Figure 6. PQ-Induced Senescence Is Prevented by Senescent Cell Ablation

p16-3MR mice were treated with (1) saline, (2) PQ, (3) GCV alone, or (4) PQ plus GCV and assessed for senescence-associated markers. (A) Striatal RNA analyzed by qPCR for p16^INK4a and IL-6 mRNA levels. (B) SNpc immunofluorescence of Lamin B1 (green) of DAPI-stained nuclei (blue) within a field of TH⁺ (magenta)-stained neurites. GFAP⁺ (red) astrocytes are indicated by yellow arrows. A representative image from each of the 4 conditions (left) and corresponding quantification of nuclear Lamin B1 fluorescence (right). Top left inlays show lamin B1 staining within astrocytes. (C) HMGB1 immunofluorescence (green) counterstained as in (B); shown are representative images (left) and quantification of nuclear HMGB1 fluorescence (right). (D) Representative images (left) of lamin B1 immunofluorescence (green) in astrocytes versus non-astrocytic neighbors and quantification (right). Neighboring GFAP⁻ cells marked with yellow arrows. In all experiments, n = 4 mice for saline, PQ plus GCV, and GCV; and n = 3 mice for PQ. *p < 0.05 (unpaired t test).

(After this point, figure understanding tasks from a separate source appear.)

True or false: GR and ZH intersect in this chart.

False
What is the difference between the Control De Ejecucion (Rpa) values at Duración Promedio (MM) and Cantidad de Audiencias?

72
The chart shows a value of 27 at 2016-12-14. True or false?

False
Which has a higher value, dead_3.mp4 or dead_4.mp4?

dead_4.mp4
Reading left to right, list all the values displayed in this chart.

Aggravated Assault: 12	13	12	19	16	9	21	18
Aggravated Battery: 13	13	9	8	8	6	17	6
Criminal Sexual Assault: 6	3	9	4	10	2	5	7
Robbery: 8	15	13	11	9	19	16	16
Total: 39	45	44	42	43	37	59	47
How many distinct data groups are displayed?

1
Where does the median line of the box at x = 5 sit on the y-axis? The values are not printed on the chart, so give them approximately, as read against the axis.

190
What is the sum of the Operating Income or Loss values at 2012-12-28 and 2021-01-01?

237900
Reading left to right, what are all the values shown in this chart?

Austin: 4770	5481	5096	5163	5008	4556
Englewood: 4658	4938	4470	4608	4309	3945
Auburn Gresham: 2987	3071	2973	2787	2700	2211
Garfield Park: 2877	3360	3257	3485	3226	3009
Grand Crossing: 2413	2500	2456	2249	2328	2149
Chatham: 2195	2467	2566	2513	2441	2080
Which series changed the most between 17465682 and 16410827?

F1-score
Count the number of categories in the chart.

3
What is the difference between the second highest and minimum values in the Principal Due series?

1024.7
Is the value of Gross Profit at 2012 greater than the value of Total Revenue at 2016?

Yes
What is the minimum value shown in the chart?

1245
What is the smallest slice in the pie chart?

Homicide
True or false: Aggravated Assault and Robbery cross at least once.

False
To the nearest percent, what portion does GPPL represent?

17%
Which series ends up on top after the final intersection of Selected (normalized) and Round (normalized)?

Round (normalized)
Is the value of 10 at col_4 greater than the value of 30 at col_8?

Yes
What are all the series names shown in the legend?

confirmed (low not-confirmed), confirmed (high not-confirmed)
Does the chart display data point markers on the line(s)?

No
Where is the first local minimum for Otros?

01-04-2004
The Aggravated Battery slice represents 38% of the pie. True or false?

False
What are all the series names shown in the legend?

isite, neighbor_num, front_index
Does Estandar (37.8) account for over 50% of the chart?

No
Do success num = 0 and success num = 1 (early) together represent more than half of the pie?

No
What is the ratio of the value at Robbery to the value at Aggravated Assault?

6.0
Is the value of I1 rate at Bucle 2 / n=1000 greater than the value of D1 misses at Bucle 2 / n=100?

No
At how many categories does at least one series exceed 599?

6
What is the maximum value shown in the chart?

Figure 7. Depletion of Senescent Cells Abrogates PQ-Mediated Neuropathological Phenotypes

(A) Stereological SN TH⁺ cell counts were performed on p16-3MR mice treated with (1) saline, (2) PQ, (3) GCV alone, or (4) PQ plus GCV. Representative images (left) and quantification (right) are shown. Data are expressed as total SN TH⁺ cell numbers per animal; cell counts were verified by Nissl staining (not shown). (B) Neurogenesis assessed by quantitation of BrdU⁺ cells in the subventricular zone (SVZ) (Peng et al., 2008). Representative sections showing BrdU⁺ cells in the SVZ (left); quantitation of BrdU⁺ cells in the SVZ (right). Values are reported as BrdU⁺ cells per field averaged from 5 fields. (C) Prior to sacrifice, locomotor activity was monitored using the cylinder test as a measurement of spontaneous rearing rate. Still images demonstrating the behavioral phenotype (left) and quantification (right) are shown. For all experiments, n = 6 per condition; *p < 0.05 (unpaired t test).